You may not recognize a movie by the name of “Boom,” a 1968 British drama directed by Joseph Losey. That’s because it’s actually a re-jiggering of a play by Tennessee Williams called “The Milk Train Doesn’t Stop Here Any More.”
The movie stars the then-husband-and-wife team of Elizabeth Taylor and Richard Burton. They were slightly miscast – for the original play was written for a much older woman and a much younger man.
In a 1964 Broadway production, the leads were better cast – Tallulah Bankhead and Tab Hunter. As a matter of fact, Tennessee Williams originally wrote “The Milk Train Doesn’t Stop Here Any More” with Tallulah Bankhead in mind.
The storyline gives us a dying woman named Flora “Sissy” Goforth. A six-times divorced millionaire, she’s staying in a large mansion on a Mediterranean island. A mysterious poet named Christopher Flanders appears on the island, engaging her in dialogue that is both allegorical and symbolic. His nickname is “Angelo Del Morte” (Angel of Death). Is he for real?
“Boom” is showing Monday night as part of this year’s Tennessee Williams Birthday Celebration. Sponsored by the Key West Art & Historical Society along with its Tennessee Williams Museum, the Tropic is helping to celebrate the legendary author and playwright throughout March with a series of films based on his work.
The following Monday night, you can catch Paul Newman and Geraldine Page in “Sweet Bird of Youth.”

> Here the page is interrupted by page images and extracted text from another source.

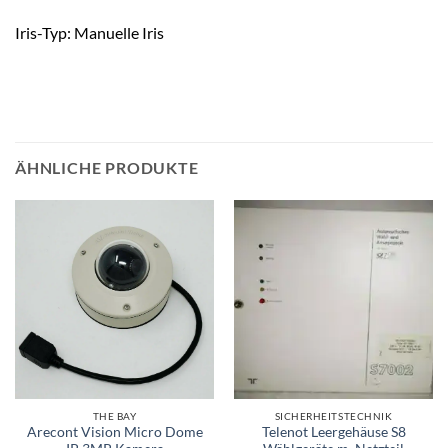
Iris-Typ: Manuelle Iris
ÄHNLICHE PRODUKTE
THE BAY
SICHERHEITSTECHNIK
Arecont Vision Micro Dome
Telenot Leergehäuse S8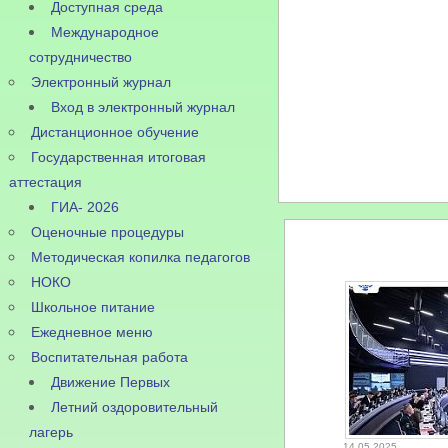
Доступная среда
Международное
сотрудничество
Электронный журнал
Вход в электронный журнал
Дистанционное обучение
Государственная итоговая
аттестация
ГИА- 2026
Оценочные процедуры
Методическая копилка педагогов
НОКО
Школьное питание
Ежедневное меню
Воспитательная работа
Движение Первых
Летний оздоровительный
лагерь
14.05.2025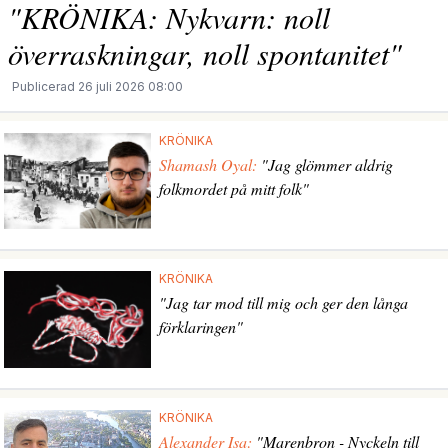
"KRÖNIKA: Nykvarn: noll
överraskningar, noll spontanitet"
Publicerad 26 juli 2026 08:00
KRÖNIKA
Shamash Oyal:
"Jag glömmer aldrig
folkmordet på mitt folk"
KRÖNIKA
"Jag tar mod till mig och ger den långa
förklaringen"
KRÖNIKA
Alexander Isa:
"Marenbron - Nyckeln till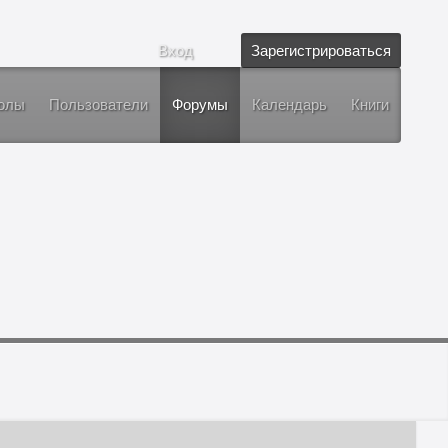
Вход
Зарегистрироваться
олы
Пользователи
Форумы
Календарь
Книги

Although critics panned “Boom” when it first came out (Newsweek: “A pompous, pointless nightmare.” Saturday Review: “Outright junk.”) it remains filmmaker John Waters’s very favorite movie. A sometimes visitor to Key West, Waters describes the film as “beyond bad. It’s the other side of camp. It’s beautiful, atrocious, and it’s perfect. It’s a perfect movie, really, and I never tire of it.”